**PROMPT**
Would you please output the data exactly, omitting no line?

**MATERIAL FOR THIS EXERCISE**
——
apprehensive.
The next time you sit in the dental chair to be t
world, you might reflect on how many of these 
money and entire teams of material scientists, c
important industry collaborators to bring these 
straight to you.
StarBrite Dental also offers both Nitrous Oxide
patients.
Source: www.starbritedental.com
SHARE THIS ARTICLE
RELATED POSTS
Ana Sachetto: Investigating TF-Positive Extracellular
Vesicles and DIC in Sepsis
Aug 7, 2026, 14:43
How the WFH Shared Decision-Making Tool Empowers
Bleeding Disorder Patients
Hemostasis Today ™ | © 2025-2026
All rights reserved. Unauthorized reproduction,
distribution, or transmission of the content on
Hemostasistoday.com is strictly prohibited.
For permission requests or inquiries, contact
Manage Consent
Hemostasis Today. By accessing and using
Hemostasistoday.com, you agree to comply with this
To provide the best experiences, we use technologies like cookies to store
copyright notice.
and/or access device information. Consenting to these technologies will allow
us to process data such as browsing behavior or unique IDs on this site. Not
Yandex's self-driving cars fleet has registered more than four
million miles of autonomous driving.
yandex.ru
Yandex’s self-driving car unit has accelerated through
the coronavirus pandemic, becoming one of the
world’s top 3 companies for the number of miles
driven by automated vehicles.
——
**EXERCISE RESULT**
apprehensive.
The next time you sit in the dental chair to be t
world, you might reflect on how many of these 
money and entire teams of material scientists, c
important industry collaborators to bring these 
straight to you.
StarBrite Dental also offers both Nitrous Oxide
patients.
Source: www.starbritedental.com
SHARE THIS ARTICLE
RELATED POSTS
Ana Sachetto: Investigating TF-Positive Extracellular
Vesicles and DIC in Sepsis
Aug 7, 2026, 14:43
How the WFH Shared Decision-Making Tool Empowers
Bleeding Disorder Patients
Hemostasis Today ™ | © 2025-2026
All rights reserved. Unauthorized reproduction,
distribution, or transmission of the content on
Hemostasistoday.com is strictly prohibited.
For permission requests or inquiries, contact
Manage Consent
Hemostasis Today. By accessing and using
Hemostasistoday.com, you agree to comply with this
To provide the best experiences, we use technologies like cookies to store
copyright notice.
and/or access device information. Consenting to these technologies will allow
us to process data such as browsing behavior or unique IDs on this site. Not
Yandex's self-driving cars fleet has registered more than four
million miles of autonomous driving.
yandex.ru
Yandex’s self-driving car unit has accelerated through
the coronavirus pandemic, becoming one of the
world’s top 3 companies for the number of miles
driven by automated vehicles.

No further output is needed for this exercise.